第488章 拷問


    在北平的一處住宅裏,四五個中年男子圍坐在一張破舊的木桌旁,房間裏光線昏暗,沒有點燈,隻能隱約看到每個人的輪廓。


    此刻,坐在上位的男子正口若懸河地說著話,他的聲音在這靜謐的環境中顯得格外響亮:“雖然我們沒能成功殺掉陸青葉,但我們的基本目的已經達到了。今天,陸青葉竟然直接打到了新城,我就不信燕王心裏會沒有一點芥蒂!”


    坐在左側靠前的男子隨聲附和道:“還是你消息靈通啊,這麽快就知道這個消息了!”他的聲音中透露出一絲欣喜。


    正位的男子得意地笑了笑,說道:“在北平這塊地方,除了燕王府,我敢說我的消息渠道是最厲害的。我不僅知道這些消息,還收到了一個更有意思的事情,你們想不想聽聽?”

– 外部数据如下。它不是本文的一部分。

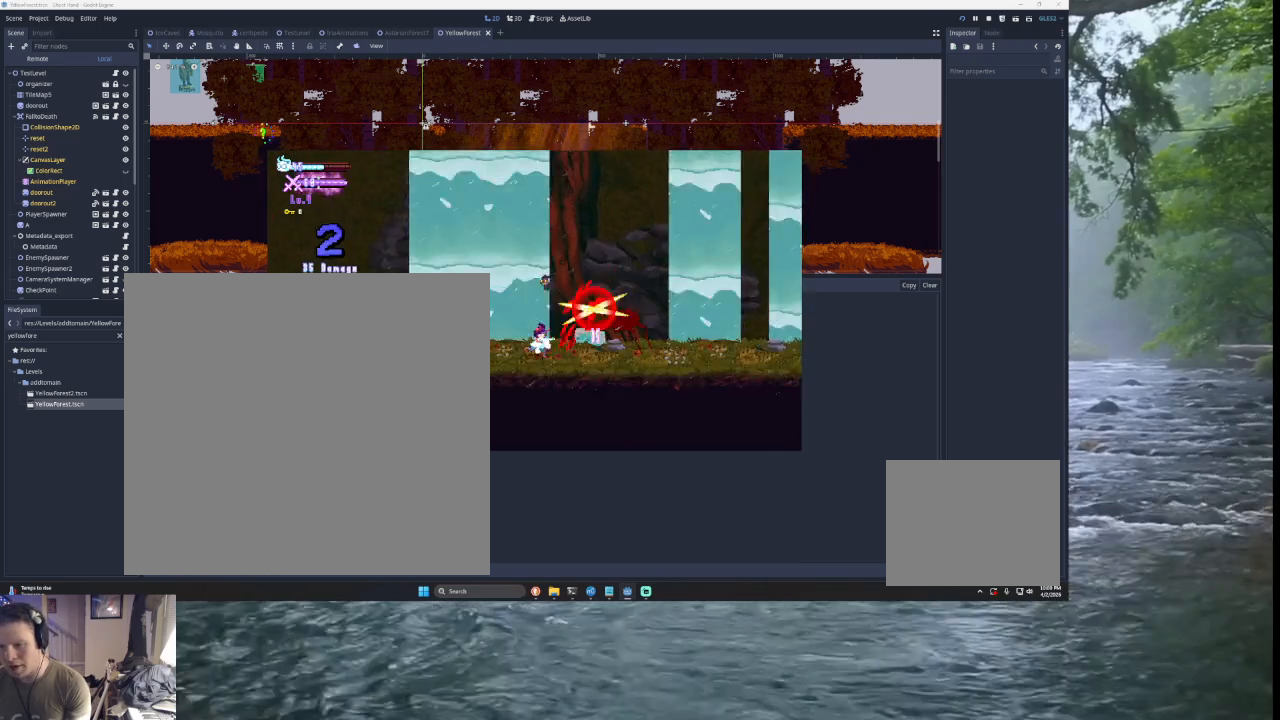
{"dt_ms": 500, "buttons": [], "left_stick": "left", "right_stick": "center", "events": [[33, "TRIANGLE", "down"], [133, "left_stick", "center"], [200, "left_stick", "right"], [233, "TRIANGLE", "up"], [300, "SQUARE", "down"], [333, "left_stick", "down"], [433, "SQUARE", "up"], [433, "left_stick", "left"]]}
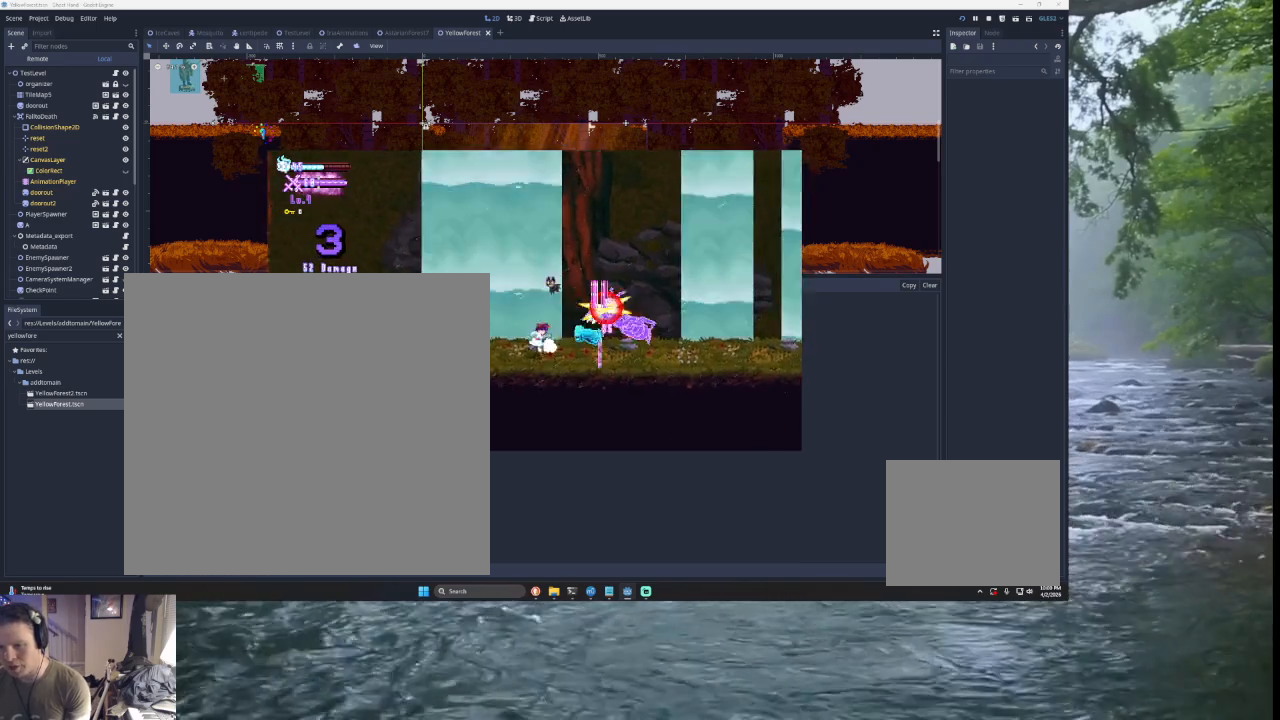
{"dt_ms": 500, "buttons": ["SQUARE"], "left_stick": "down-left", "right_stick": "center", "events": [[67, "TRIANGLE", "down"], [267, "TRIANGLE", "up"], [267, "left_stick", "right"], [333, "SQUARE", "down"], [433, "left_stick", "down-left"]]}
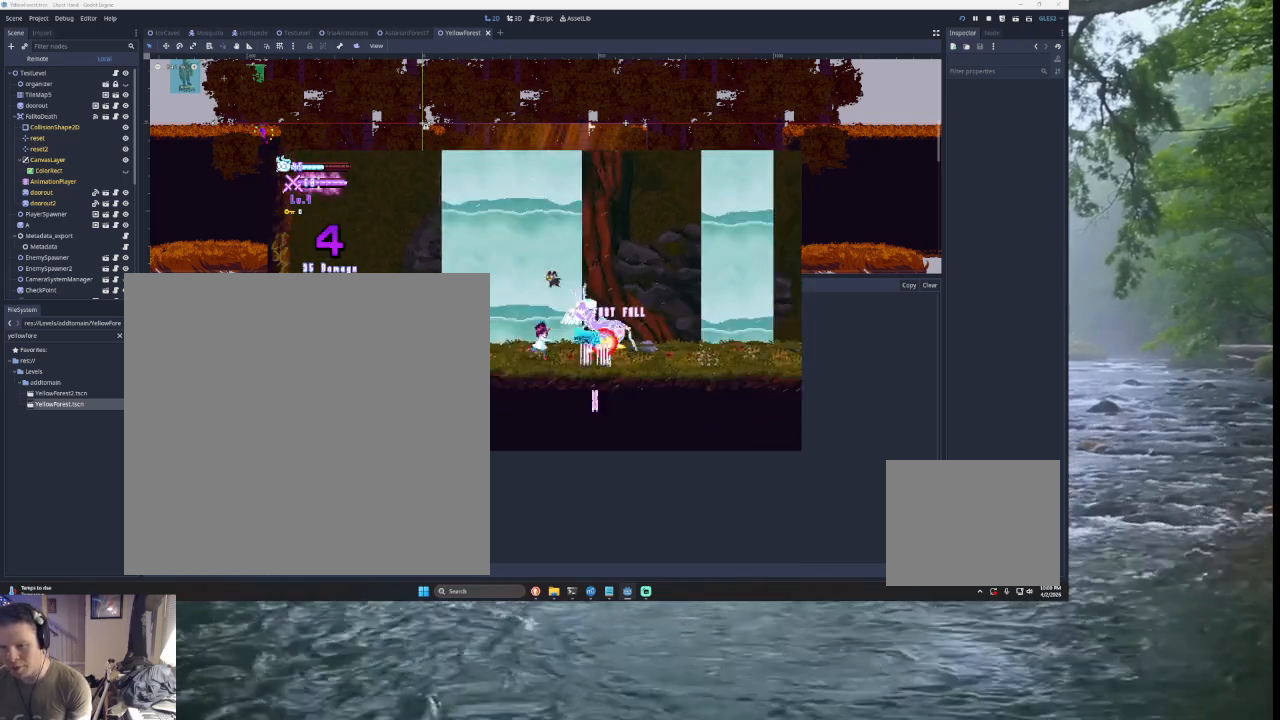
{"dt_ms": 500, "buttons": [], "left_stick": "right", "right_stick": "down", "events": [[33, "SQUARE", "up"], [33, "left_stick", "left"], [167, "TRIANGLE", "down"], [233, "left_stick", "center"], [300, "left_stick", "right"], [433, "TRIANGLE", "up"], [500, "right_stick", "down"]]}
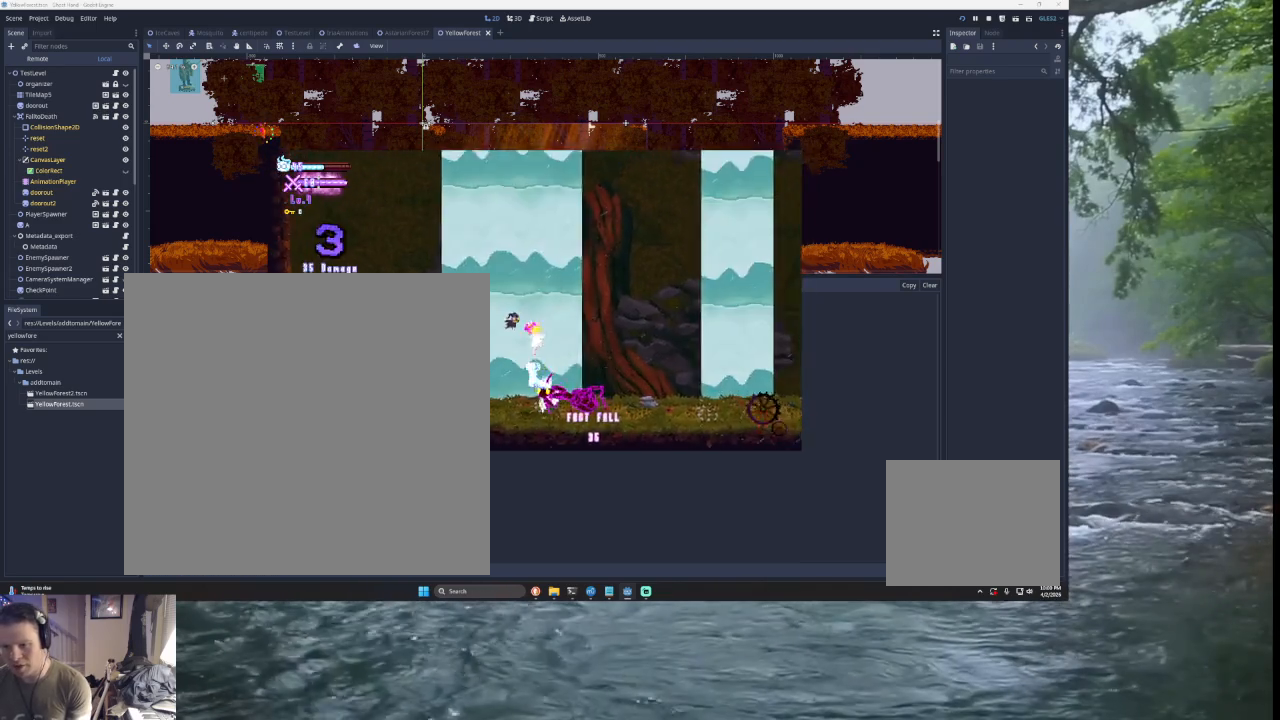
{"dt_ms": 500, "buttons": [], "left_stick": "right", "right_stick": "center", "events": [[133, "right_stick", "center"]]}
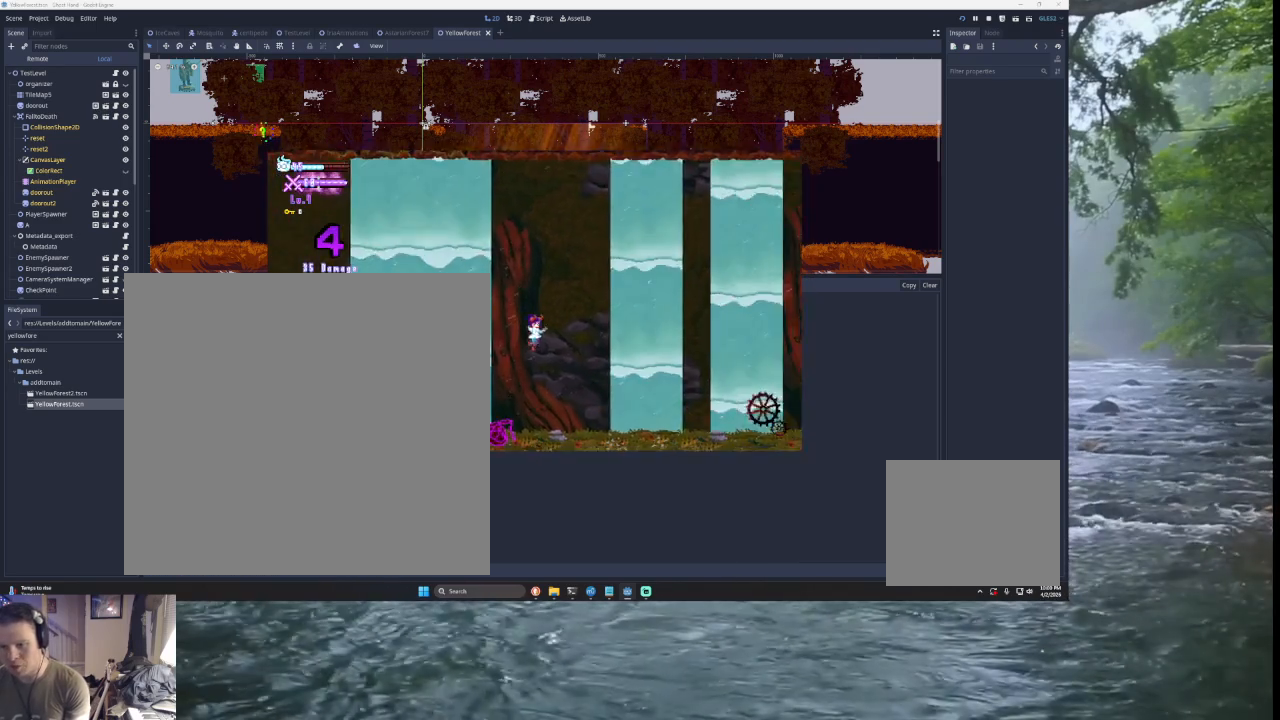
{"dt_ms": 500, "buttons": [], "left_stick": "left", "right_stick": "center", "events": [[467, "left_stick", "left"]]}
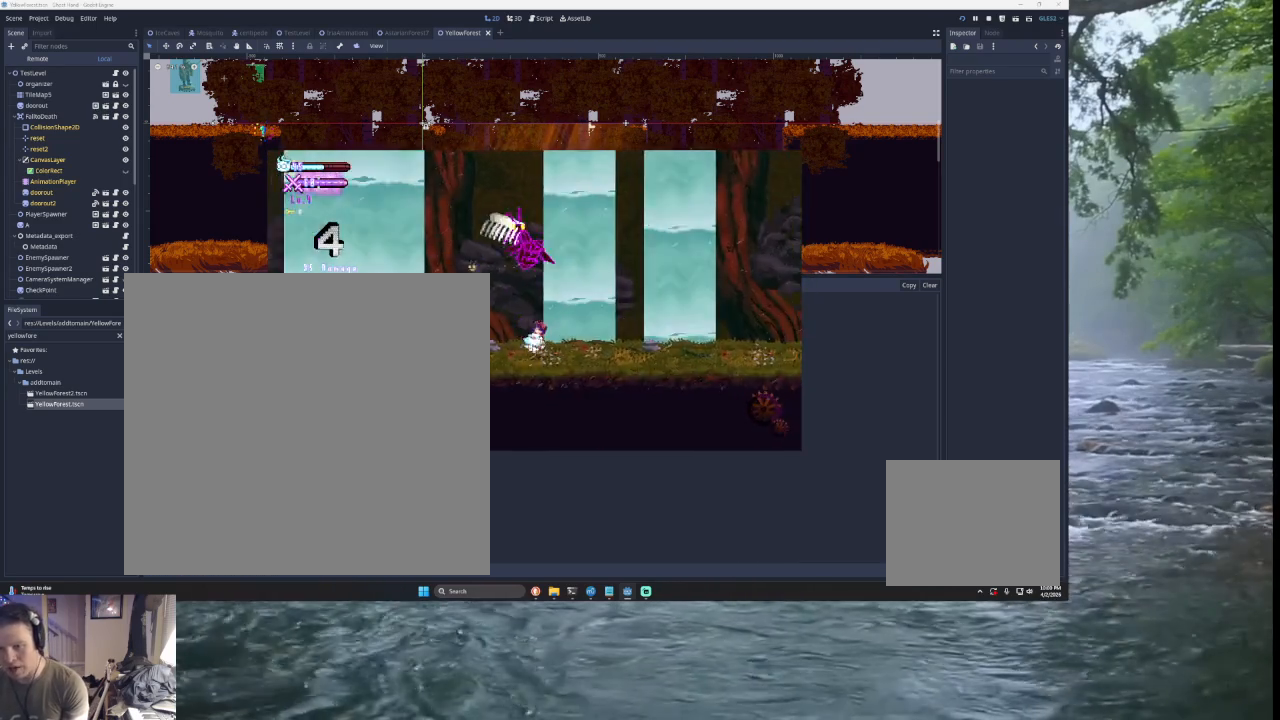
{"dt_ms": 500, "buttons": [], "left_stick": "down-left", "right_stick": "center", "events": [[167, "TRIANGLE", "down"], [267, "left_stick", "right"], [300, "TRIANGLE", "up"], [333, "SQUARE", "down"], [467, "left_stick", "down-left"], [500, "SQUARE", "up"]]}
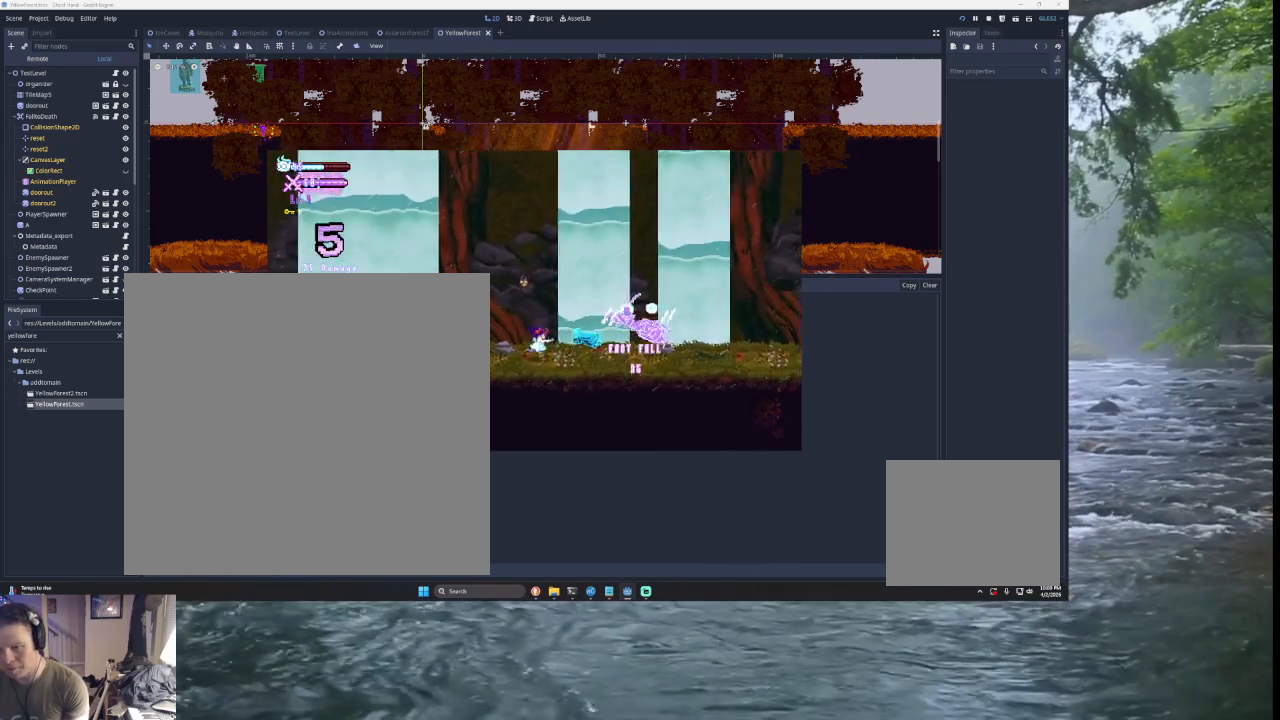
{"dt_ms": 500, "buttons": ["SQUARE"], "left_stick": "left", "right_stick": "center", "events": [[33, "left_stick", "left"], [133, "TRIANGLE", "down"], [200, "left_stick", "center"], [267, "left_stick", "right"], [300, "TRIANGLE", "up"], [367, "SQUARE", "down"], [433, "left_stick", "down-left"], [500, "left_stick", "left"]]}
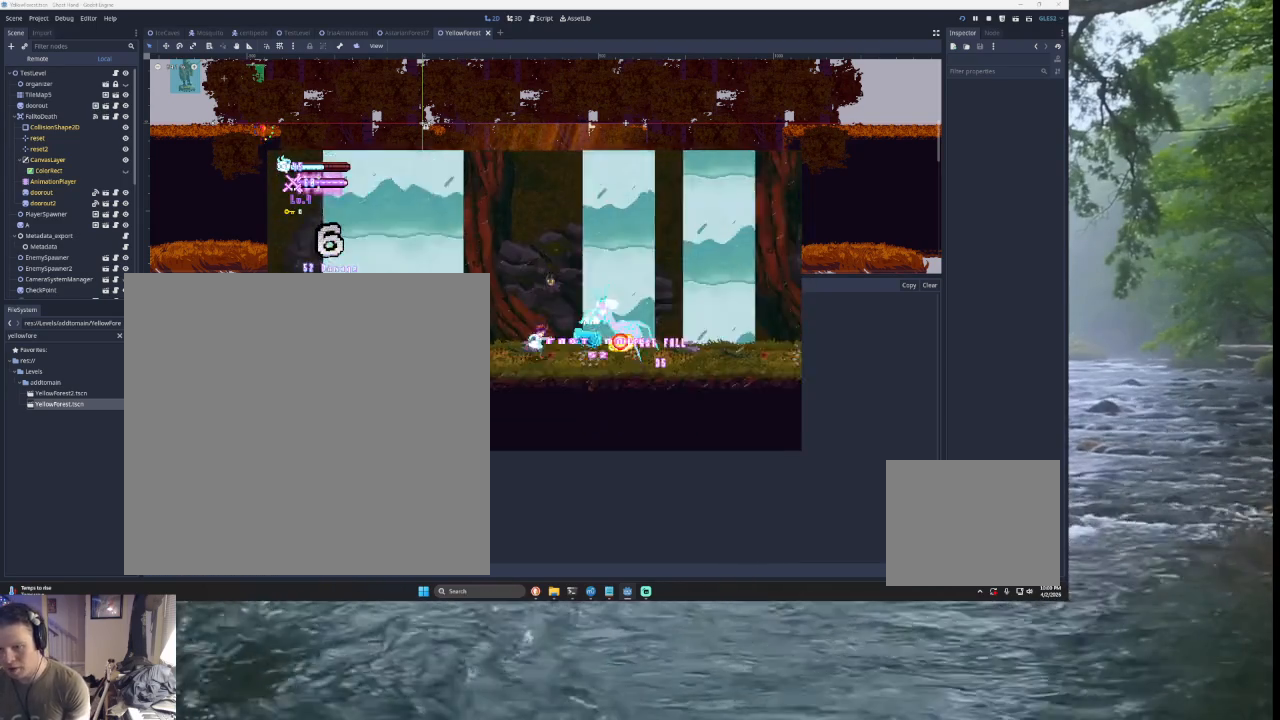
{"dt_ms": 1000, "buttons": [], "left_stick": "left", "right_stick": "center"}
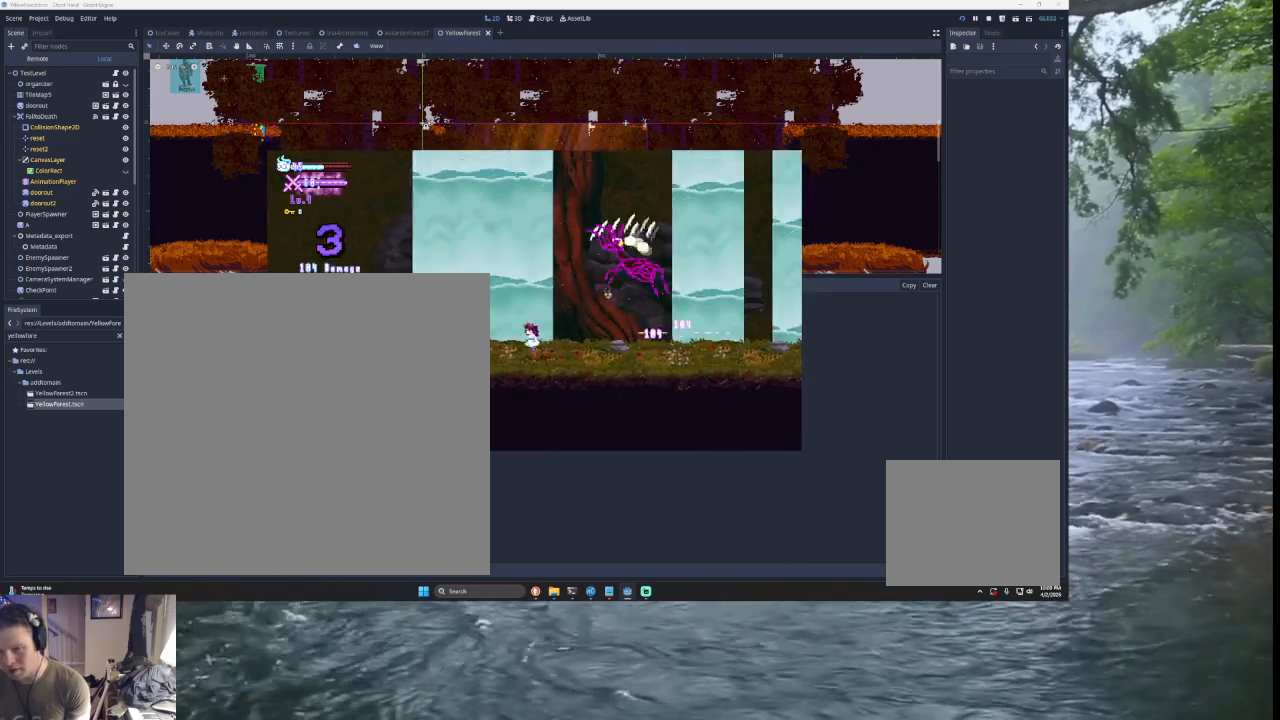
{"dt_ms": 500, "buttons": [], "left_stick": "right", "right_stick": "center", "events": [[67, "TRIANGLE", "down"], [267, "TRIANGLE", "up"], [300, "TRIANGLE", "down"], [333, "left_stick", "right"], [467, "TRIANGLE", "up"]]}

    坐在右側靠後的男子一直沉默不語,這時突然悶聲悶氣地開口:“你就別賣關子了,有什麽事趕緊說出來,大家都聽聽。”


    坐在正位的男子嘴角微微上揚,發出了一聲輕笑。他似乎對其他四人的著急毫不在意,反而顯得有些悠然自得。過了一會兒,他才不緊不慢地開口說道:“據可靠消息,燕王妃準備親自前往新城一趟,目的是為了解開雙方之間的誤會。”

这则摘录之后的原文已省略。